══ RECORDED DATA ══

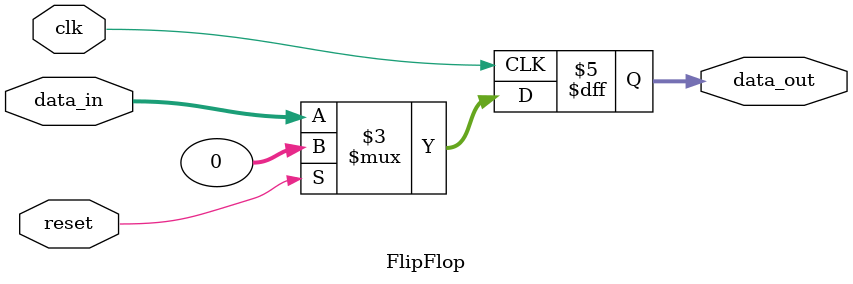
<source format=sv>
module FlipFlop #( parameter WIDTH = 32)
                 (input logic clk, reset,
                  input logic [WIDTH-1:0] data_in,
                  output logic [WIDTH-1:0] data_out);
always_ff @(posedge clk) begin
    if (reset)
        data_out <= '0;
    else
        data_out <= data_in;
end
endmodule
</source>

═══

**WHAT THE TASK REQUIRES:** Please provide a faithful transcription of all the data, pictures excluded.

**OUTPUT:**
<source format=sv>
module FlipFlop #( parameter WIDTH = 32)
                 (input logic clk, reset,
                  input logic [WIDTH-1:0] data_in,
                  output logic [WIDTH-1:0] data_out);
always_ff @(posedge clk) begin
    if (reset)
        data_out <= '0;
    else
        data_out <= data_in;
end
endmodule
</source>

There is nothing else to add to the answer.